Mokkari and Simyan could continue pure research, the way that most of the scientists seen in the Fourth World are up to, but they crave the attention and lauding they are not experiencing, and that approval, that awe, is where their plots fail and their creations betray them.

Kirby’s radical, underrated reinvention of Superman as a man aware of his minority status and the weight of genocide he has inherited, results in a Superman who is largely an observer, one who experiences and feels.

Almost as soon as he is introduced to us in a Fourth World context, Superman is appraised by a boxer, Rocky, who meets him in his Clark Kent guise. Rocky does not understand that Clark Kent is Superman, but no degree of hunching over, acting small, acting meek can disguise Clark’s innate strength, reflexes, and focus. Shaking hands, looking him over, Rocky sees Clark through Clark’s attempts at disguise.

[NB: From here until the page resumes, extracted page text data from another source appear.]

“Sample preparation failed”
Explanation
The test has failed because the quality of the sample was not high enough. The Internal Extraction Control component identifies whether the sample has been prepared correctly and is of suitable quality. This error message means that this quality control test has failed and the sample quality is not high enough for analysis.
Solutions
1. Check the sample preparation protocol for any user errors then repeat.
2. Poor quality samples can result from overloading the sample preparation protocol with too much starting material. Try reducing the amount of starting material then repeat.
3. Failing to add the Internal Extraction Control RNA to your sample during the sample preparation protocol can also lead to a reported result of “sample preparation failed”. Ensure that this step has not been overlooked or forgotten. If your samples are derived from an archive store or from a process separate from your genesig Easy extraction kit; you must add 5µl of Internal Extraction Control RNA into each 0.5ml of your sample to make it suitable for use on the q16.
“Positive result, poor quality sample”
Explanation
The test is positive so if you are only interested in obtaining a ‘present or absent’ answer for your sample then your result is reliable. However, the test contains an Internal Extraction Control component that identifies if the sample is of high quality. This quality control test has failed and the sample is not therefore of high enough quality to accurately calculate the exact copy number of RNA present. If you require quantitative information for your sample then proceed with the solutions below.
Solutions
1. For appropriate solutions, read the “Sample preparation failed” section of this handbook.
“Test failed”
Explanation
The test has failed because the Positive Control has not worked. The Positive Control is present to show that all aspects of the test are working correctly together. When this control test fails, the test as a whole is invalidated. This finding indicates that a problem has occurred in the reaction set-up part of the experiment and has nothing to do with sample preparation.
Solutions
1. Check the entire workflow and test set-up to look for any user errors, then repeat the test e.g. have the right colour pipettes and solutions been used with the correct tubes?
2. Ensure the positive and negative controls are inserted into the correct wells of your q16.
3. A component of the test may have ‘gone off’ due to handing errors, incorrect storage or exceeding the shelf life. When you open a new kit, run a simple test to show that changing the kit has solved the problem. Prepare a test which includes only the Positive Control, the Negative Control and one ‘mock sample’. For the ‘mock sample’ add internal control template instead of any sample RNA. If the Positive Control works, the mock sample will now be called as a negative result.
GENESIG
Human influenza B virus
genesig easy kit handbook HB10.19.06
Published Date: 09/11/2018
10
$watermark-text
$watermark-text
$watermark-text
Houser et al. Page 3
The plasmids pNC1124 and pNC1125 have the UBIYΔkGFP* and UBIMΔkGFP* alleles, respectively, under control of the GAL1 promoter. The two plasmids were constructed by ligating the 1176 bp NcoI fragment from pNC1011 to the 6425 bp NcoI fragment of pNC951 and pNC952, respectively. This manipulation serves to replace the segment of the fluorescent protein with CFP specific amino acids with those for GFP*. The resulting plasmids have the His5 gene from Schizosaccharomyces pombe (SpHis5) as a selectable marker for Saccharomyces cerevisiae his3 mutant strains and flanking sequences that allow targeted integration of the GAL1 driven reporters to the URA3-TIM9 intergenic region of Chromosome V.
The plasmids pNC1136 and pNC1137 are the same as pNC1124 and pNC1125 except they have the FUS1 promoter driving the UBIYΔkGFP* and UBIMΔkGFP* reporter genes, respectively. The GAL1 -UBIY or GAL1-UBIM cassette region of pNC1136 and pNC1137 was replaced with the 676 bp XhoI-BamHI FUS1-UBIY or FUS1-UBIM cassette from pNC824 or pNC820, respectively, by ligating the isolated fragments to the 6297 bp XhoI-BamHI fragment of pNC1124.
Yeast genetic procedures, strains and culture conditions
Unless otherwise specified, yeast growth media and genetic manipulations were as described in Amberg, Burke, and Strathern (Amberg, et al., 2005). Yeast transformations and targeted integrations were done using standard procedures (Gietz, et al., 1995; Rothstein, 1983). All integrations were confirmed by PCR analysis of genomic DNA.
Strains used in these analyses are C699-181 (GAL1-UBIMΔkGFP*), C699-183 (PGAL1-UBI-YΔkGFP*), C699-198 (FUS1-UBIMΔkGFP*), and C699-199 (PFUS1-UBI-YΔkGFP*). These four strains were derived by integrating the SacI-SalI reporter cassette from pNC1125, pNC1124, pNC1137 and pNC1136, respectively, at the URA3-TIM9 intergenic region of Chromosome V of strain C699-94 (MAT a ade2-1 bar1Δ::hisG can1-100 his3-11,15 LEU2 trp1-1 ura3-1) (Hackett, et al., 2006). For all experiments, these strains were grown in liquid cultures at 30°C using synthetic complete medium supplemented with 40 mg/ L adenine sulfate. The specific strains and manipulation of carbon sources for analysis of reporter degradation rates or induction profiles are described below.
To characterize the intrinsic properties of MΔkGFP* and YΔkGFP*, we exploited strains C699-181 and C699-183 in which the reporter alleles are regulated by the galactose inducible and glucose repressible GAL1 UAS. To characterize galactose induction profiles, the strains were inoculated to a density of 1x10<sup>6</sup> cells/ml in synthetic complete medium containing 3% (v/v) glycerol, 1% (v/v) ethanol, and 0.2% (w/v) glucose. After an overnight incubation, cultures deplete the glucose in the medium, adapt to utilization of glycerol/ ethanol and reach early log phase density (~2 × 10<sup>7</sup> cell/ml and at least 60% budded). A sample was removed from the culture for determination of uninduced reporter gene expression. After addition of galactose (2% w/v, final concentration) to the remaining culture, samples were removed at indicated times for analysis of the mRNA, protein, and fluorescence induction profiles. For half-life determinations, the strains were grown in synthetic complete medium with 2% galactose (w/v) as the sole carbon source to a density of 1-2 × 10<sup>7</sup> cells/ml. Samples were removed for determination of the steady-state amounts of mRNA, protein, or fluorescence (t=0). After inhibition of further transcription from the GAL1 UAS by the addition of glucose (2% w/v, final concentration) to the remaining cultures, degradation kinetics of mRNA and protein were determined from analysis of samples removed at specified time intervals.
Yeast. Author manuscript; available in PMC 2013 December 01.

Rocky does not see Superman, however, and believes Superman – by existing – is the destruction of competitive human sport.

Jack Kirby’s Clark Kent is not “Superman’s critique of us.” Kirby’s Clark does not see himself as especially different from other minorities. He understands how, in the United States and elsewhere, minorities are treated, and what it means to be a model minority, what it means to pass or to be read as a majority member. He refers to himself abstractly sometimes, he wonders, “Do they secretly resent him?” and believes, “Despite his powers, he is a minority of one in a teeming world.” That he is a, “Stranger in a strange land.”

 

 

Clark Kent pretends not to believe in aliens. Kent, affecting a smaller, awkward frame of being, is doing nothing more than trying not to draw attention to himself. To not draw attention to his being a minority.

It is under Kirby, in a Fourth World context, that Superman, that Clark Kent, can admit to himself, “I feel that I’m alone.”